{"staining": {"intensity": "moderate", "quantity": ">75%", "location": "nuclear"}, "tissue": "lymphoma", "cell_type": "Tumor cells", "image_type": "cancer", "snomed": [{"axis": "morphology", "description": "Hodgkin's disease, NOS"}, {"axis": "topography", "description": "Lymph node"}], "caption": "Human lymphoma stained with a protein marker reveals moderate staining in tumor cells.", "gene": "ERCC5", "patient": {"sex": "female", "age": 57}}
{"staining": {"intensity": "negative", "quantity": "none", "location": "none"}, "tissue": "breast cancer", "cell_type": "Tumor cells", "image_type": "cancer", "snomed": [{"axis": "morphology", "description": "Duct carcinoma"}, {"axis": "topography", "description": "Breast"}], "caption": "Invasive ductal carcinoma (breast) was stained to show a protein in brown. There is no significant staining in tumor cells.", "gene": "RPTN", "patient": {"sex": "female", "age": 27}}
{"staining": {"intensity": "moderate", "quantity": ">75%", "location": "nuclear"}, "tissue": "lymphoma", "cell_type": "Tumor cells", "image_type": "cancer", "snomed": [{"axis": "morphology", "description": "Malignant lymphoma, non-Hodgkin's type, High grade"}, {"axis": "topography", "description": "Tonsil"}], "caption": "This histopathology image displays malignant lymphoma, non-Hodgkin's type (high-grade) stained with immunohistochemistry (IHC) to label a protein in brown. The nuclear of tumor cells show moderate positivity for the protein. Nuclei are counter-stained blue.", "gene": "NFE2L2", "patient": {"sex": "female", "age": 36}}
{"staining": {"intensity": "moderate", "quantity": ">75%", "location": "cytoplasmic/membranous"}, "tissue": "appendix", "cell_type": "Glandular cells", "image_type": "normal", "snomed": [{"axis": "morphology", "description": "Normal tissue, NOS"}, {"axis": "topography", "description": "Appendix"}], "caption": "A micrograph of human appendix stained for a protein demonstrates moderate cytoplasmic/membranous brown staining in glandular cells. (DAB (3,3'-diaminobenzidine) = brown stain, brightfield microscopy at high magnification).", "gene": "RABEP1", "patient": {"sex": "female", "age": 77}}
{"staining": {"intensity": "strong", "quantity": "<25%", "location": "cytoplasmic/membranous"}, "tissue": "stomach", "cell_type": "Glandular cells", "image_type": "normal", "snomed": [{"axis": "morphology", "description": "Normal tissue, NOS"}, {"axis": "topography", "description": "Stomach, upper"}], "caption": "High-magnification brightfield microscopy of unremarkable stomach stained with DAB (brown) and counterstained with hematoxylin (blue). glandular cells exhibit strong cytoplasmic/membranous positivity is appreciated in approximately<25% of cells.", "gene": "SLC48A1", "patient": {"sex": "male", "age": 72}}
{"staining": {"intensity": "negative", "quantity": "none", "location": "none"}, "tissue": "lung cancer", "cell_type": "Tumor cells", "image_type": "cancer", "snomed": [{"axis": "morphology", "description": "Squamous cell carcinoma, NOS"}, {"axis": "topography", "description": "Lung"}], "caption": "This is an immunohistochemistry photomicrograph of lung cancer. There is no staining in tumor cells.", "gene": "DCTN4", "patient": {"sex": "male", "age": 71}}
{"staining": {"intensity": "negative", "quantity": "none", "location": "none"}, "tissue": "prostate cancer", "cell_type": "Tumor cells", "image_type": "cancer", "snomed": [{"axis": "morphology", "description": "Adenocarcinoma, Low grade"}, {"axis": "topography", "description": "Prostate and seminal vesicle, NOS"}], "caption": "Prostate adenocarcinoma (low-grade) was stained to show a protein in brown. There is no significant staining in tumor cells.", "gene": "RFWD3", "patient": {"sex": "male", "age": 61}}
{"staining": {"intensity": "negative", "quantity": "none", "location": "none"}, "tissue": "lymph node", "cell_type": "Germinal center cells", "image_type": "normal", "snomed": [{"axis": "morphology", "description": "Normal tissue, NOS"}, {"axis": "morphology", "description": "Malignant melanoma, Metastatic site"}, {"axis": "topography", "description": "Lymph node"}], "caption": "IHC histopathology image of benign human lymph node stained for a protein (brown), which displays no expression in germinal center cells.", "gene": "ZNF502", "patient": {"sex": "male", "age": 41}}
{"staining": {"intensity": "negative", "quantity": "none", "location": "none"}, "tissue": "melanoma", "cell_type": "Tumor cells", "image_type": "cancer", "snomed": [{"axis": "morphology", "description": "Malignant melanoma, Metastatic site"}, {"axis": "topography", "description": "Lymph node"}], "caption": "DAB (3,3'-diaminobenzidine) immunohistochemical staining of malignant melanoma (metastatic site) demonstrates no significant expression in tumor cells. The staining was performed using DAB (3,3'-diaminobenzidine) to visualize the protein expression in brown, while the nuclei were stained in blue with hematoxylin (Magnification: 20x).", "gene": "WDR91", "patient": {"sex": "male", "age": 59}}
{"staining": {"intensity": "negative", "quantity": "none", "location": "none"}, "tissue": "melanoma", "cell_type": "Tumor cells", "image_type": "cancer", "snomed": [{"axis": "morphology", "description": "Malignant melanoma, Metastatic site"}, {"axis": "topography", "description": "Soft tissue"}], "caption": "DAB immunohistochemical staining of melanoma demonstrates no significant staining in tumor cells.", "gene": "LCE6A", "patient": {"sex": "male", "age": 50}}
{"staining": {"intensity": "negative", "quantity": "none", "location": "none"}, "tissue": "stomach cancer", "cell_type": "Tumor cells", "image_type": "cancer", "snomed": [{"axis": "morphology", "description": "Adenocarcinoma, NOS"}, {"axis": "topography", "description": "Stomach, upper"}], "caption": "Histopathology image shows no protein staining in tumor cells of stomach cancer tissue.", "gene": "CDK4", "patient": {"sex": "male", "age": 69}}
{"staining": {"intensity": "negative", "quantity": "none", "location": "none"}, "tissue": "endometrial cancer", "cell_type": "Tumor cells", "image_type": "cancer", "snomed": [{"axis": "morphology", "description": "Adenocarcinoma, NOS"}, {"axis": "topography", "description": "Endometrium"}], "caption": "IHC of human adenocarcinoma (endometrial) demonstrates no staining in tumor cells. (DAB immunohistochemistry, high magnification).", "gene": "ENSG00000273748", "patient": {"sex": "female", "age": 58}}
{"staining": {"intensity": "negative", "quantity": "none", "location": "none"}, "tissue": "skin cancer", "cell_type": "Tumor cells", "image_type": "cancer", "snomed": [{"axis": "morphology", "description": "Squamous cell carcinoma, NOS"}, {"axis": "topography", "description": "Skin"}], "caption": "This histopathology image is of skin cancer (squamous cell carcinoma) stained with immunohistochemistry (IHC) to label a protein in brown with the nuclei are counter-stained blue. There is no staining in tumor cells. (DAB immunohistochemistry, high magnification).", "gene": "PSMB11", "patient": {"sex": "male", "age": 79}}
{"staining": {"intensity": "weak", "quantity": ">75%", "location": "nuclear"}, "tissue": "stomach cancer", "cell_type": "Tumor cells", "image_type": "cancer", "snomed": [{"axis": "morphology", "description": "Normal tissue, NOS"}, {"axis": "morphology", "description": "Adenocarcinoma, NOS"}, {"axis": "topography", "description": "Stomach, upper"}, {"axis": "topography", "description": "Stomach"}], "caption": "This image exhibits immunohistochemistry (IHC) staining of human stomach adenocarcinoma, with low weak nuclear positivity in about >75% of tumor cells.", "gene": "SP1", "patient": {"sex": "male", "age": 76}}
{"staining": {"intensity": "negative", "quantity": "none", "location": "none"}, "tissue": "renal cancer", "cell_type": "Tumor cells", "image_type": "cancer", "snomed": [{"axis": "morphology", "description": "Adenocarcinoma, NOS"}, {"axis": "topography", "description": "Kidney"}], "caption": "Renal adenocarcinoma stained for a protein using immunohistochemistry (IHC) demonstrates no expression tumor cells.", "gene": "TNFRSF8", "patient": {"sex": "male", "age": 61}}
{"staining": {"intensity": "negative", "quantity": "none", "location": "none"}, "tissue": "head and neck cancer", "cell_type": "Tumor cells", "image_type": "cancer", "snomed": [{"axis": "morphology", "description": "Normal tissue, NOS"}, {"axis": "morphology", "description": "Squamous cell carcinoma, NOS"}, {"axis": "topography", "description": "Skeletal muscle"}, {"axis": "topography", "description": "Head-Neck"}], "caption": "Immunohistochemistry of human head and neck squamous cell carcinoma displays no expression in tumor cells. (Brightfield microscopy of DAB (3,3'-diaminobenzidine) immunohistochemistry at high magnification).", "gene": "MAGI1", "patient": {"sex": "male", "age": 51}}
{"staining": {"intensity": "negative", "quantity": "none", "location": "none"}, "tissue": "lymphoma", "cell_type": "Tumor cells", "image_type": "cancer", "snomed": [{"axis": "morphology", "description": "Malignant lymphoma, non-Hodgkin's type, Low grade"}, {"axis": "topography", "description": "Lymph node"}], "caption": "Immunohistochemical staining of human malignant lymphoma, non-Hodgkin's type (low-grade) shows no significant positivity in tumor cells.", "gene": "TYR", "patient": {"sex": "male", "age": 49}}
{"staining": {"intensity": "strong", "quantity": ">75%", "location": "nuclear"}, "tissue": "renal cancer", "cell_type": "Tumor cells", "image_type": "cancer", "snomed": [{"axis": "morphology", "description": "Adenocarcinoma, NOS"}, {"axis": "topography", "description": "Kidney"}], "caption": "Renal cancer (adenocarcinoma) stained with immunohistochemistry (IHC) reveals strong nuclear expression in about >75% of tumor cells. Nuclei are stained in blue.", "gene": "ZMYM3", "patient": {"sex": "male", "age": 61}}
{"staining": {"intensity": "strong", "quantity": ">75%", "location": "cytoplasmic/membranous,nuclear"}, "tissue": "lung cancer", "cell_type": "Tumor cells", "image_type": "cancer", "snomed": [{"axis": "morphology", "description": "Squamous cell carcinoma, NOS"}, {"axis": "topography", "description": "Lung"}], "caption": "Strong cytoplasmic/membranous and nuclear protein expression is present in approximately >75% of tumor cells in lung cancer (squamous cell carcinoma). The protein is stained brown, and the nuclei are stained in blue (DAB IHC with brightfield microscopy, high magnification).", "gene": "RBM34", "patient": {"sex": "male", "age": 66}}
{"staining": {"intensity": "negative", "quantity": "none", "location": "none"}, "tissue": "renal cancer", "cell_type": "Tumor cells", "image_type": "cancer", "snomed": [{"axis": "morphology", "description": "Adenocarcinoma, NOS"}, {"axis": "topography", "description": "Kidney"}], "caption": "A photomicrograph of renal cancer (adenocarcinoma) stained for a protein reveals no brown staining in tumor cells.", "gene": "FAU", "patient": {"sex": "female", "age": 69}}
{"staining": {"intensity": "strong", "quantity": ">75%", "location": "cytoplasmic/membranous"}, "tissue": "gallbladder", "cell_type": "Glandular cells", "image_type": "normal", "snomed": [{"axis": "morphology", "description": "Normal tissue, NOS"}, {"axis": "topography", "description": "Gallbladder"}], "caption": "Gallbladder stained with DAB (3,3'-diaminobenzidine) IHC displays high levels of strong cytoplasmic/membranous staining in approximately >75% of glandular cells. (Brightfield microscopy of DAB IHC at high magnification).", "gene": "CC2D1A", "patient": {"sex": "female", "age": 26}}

What you will do - Find the word "hematoxylin" in the entries above, then copy each line that holds it.

Exercise solution -
{"staining": {"intensity": "strong", "quantity": "<25%", "location": "cytoplasmic/membranous"}, "tissue": "stomach", "cell_type": "Glandular cells", "image_type": "normal", "snomed": [{"axis": "morphology", "description": "Normal tissue, NOS"}, {"axis": "topography", "description": "Stomach, upper"}], "caption": "High-magnification brightfield microscopy of unremarkable stomach stained with DAB (brown) and counterstained with hematoxylin (blue). glandular cells exhibit strong cytoplasmic/membranous positivity is appreciated in approximately<25% of cells.", "gene": "SLC48A1", "patient": {"sex": "male", "age": 72}}
{"staining": {"intensity": "negative", "quantity": "none", "location": "none"}, "tissue": "melanoma", "cell_type": "Tumor cells", "image_type": "cancer", "snomed": [{"axis": "morphology", "description": "Malignant melanoma, Metastatic site"}, {"axis": "topography", "description": "Lymph node"}], "caption": "DAB (3,3'-diaminobenzidine) immunohistochemical staining of malignant melanoma (metastatic site) demonstrates no significant expression in tumor cells. The staining was performed using DAB (3,3'-diaminobenzidine) to visualize the protein expression in brown, while the nuclei were stained in blue with hematoxylin (Magnification: 20x).", "gene": "WDR91", "patient": {"sex": "male", "age": 59}}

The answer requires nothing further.